Schließe mich Danni an, danke.
Wat?
#5 „Dani
Langenzenn
5. April 2020
Ich möchte mich als eine… “
#6 „Dani2
Langenzmann
17. April 2020
Schließe mich Danni an, danke.“
Ich hab Schizophrenie, keine Leidenschaft ist wie die…
Auf die Erde zurasende Asteroiden sind ja das regelmäßig wiederkehrende Thema in der Reihe „Schlechte Schlagzeilen“.
Aber auch mit dem Zeugs, das wirklich schon hier unten angekommen ist, haben die Medien so ihre Probleme – bis hin zu Welt, FAZ und sogar der Tagesschau:
Deren Schlagzeilen nach ist jetzt angeblich der größte Meteorit Deutschlands in Blaubeuren identifiziert worden (nachdem er 31 Jahre lang inkognito in einem Garten verweilte).
Wenigstens erfährt man beim weiteren Lesen, dass ein Kundiger vom DLR denselben als größten Steinmeteoriten Deutschlands bezeichnet hat. Auf die Idee, dass es auch Meteoriten aus anderen Materialien geben könnte, scheinen die Redakteure aber nicht gekommen zu sein.

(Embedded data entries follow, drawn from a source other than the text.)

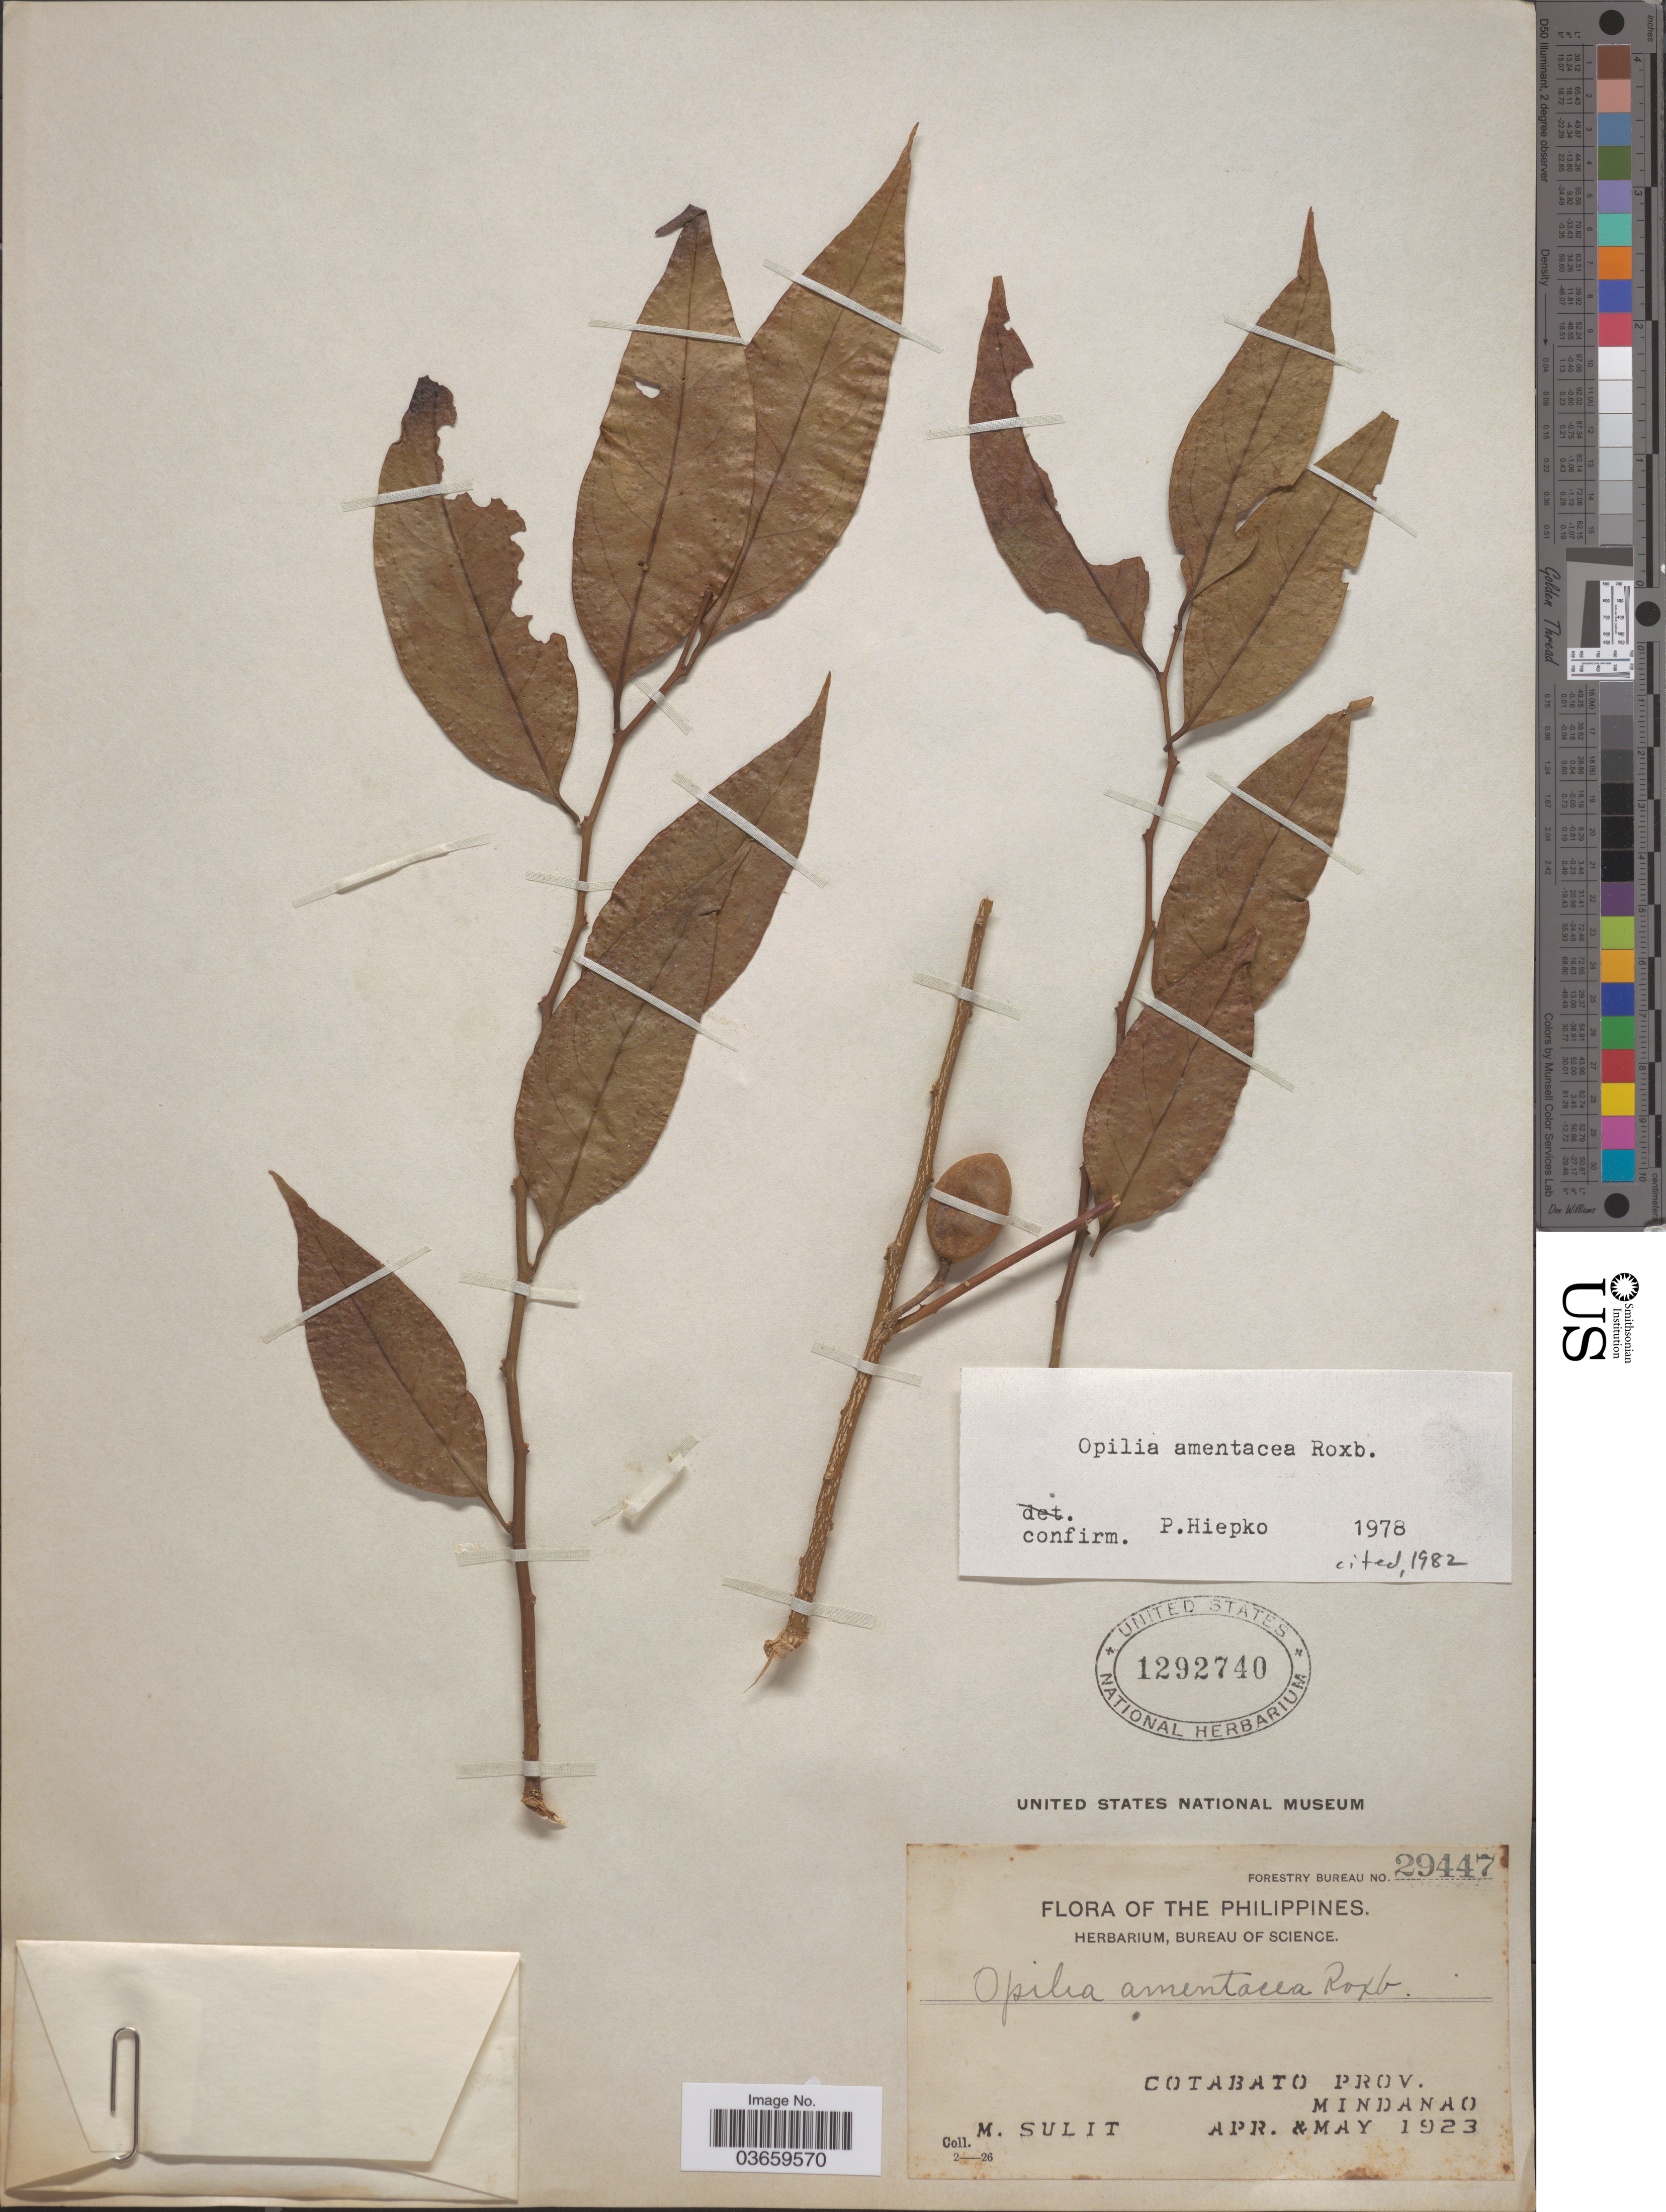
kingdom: Plantae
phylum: Tracheophyta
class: Magnoliopsida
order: Santalales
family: Opiliaceae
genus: Opilia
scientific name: Opilia amentacea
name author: Roxb.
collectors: M. Sulit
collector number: Forestry Bureau 29447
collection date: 1923-04/1923-05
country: Philippines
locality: Cotabato Prov. Mindanao.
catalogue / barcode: US 1292740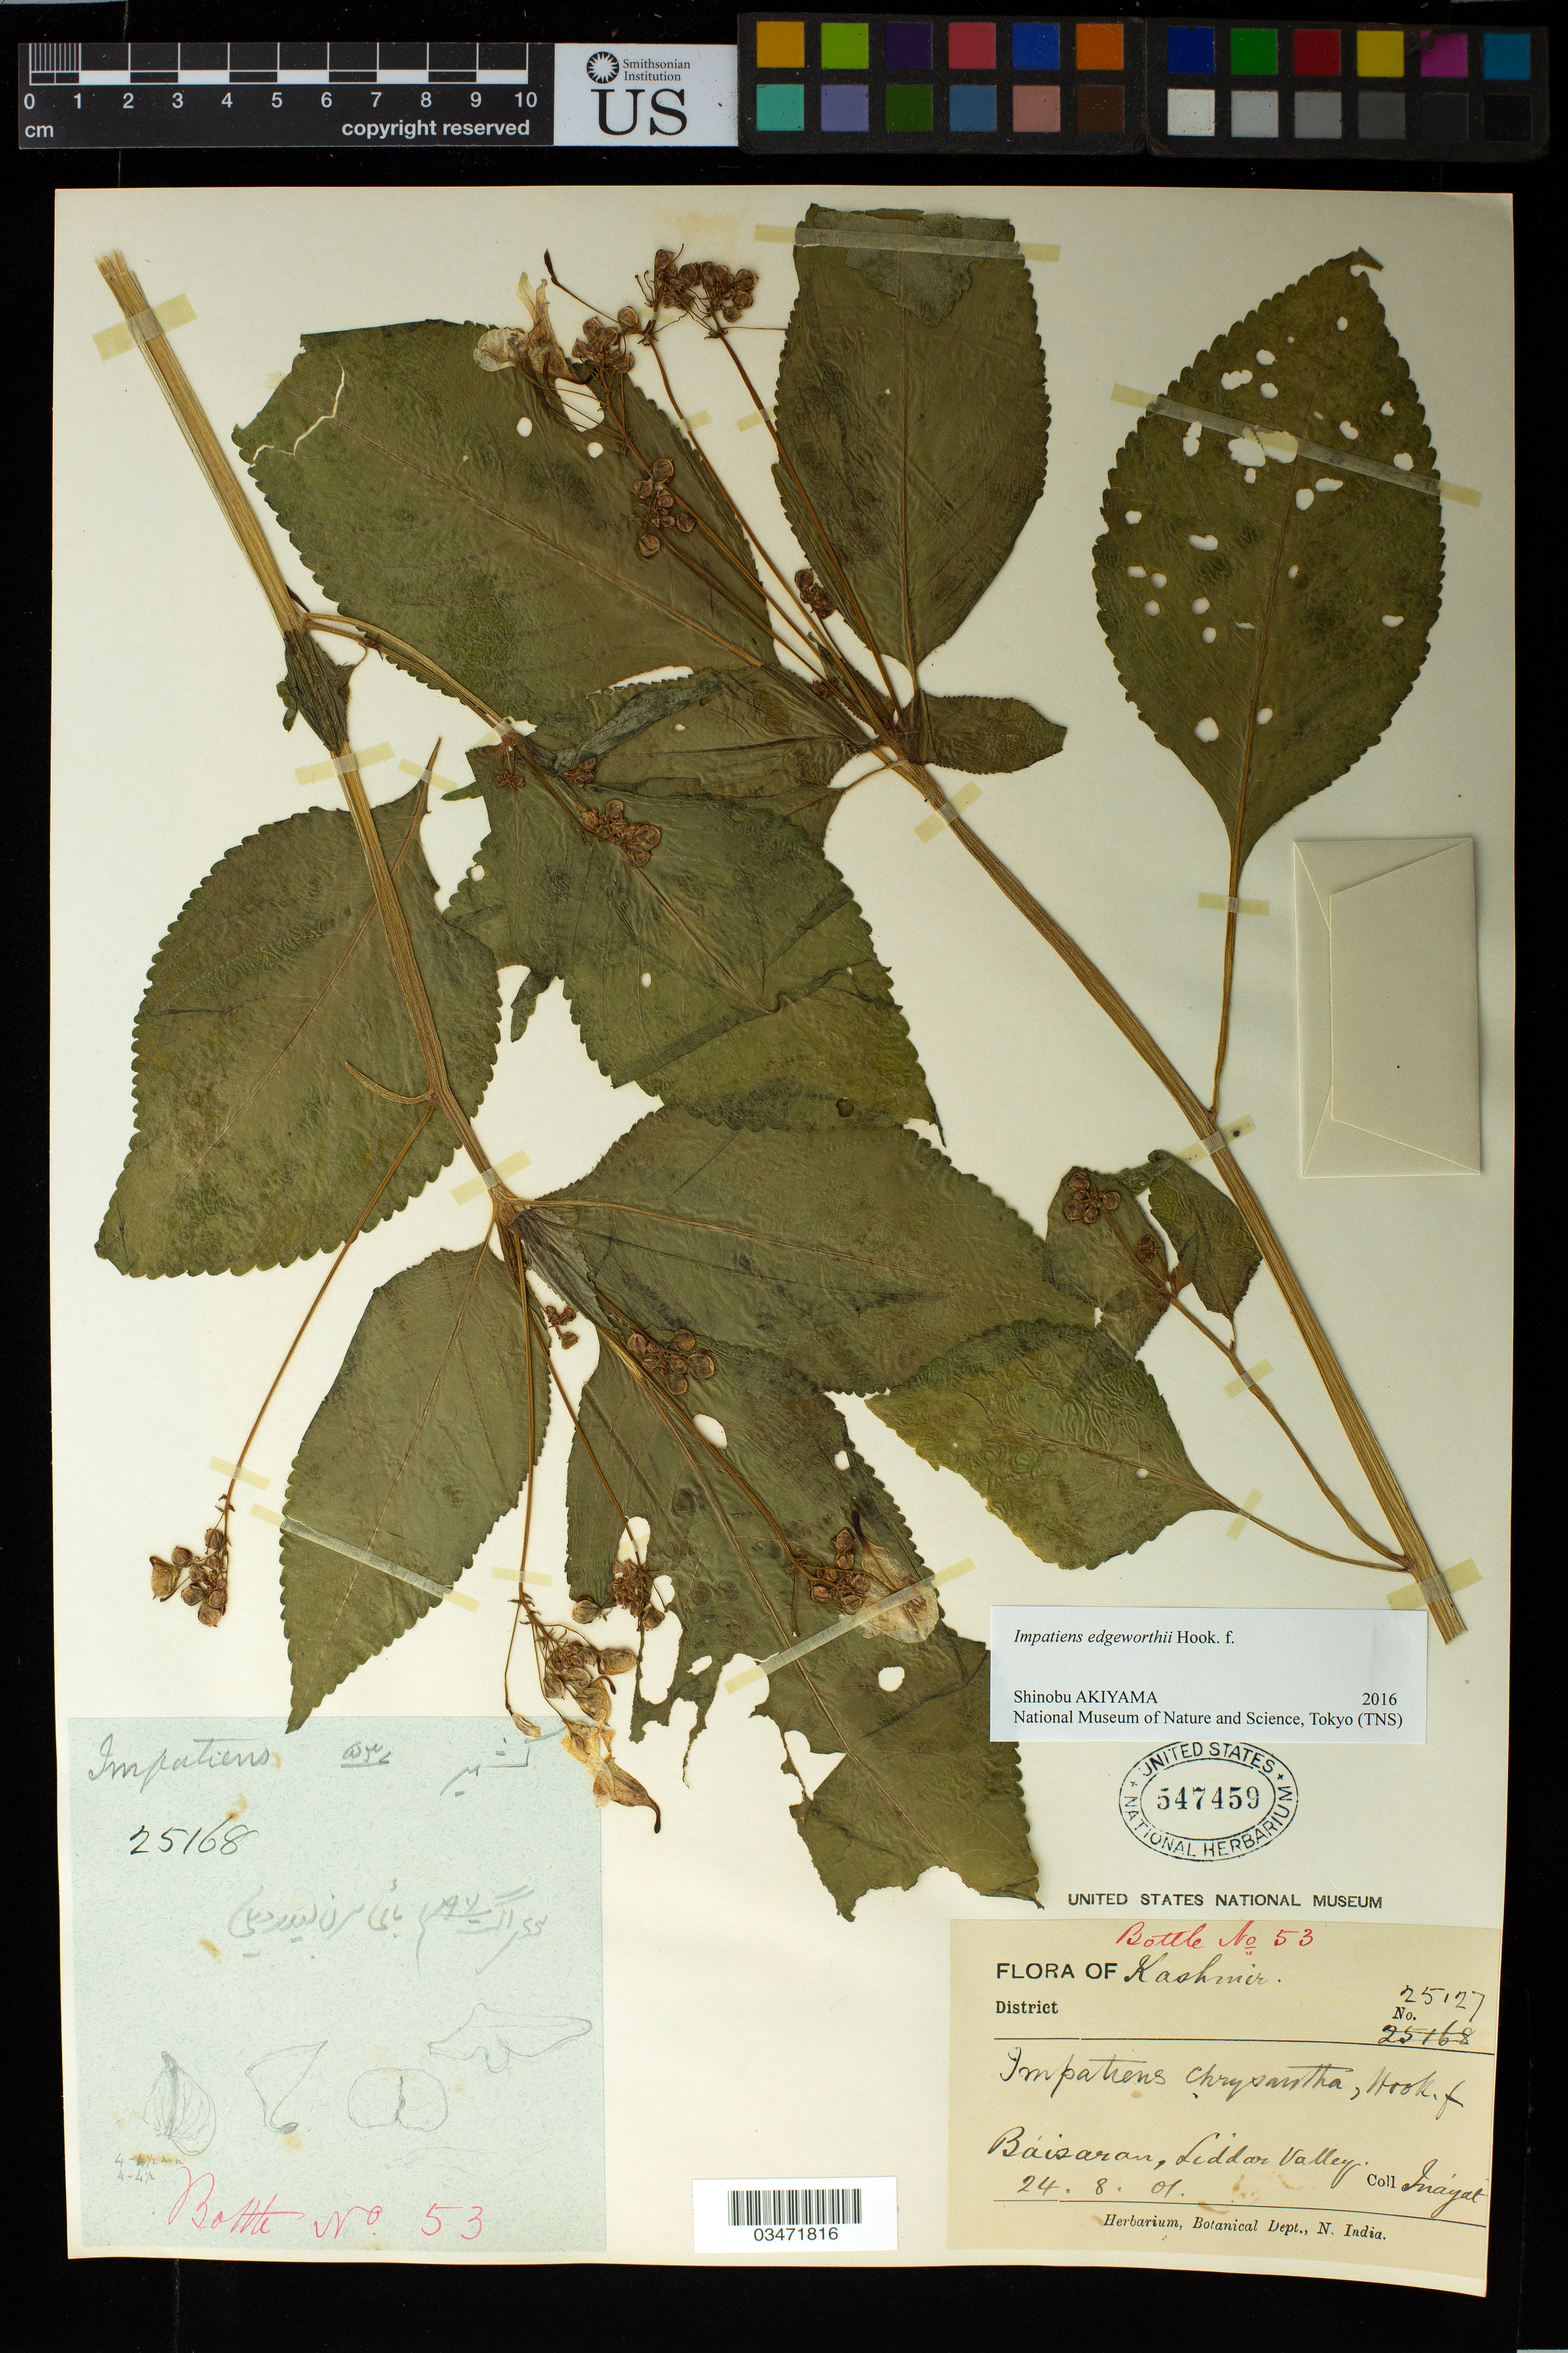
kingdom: Plantae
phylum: Tracheophyta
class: Magnoliopsida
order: Ericales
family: Balsaminaceae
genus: Impatiens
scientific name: Impatiens edgeworthii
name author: Hook. f.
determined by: Akiyama, Shinobu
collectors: -. Inayat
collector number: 25127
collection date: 1901-08-24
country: India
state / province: Jammu and Kashmir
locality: Kashmir. Baisaran, Liddar Valley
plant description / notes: Also numbered: 25168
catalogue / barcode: US 547459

So sind z.B. laut Wikipedia einige in D gefundene Eisenmeteorite doppelt bis dreifach so schwer wie das Blaubeurener Exemplar mit seinen knapp 31 kg Gewicht; ganz ganz zu schweigen von einem um 1805 bei Bitburg gefundenen Eisenmeteoriten, der ganze 1,5 Tonnen wog. (Der wurde damals leider zum größten Teil eingeschmolzen, und heute gibt es nur noch einige Fragmente davon im Urzustand).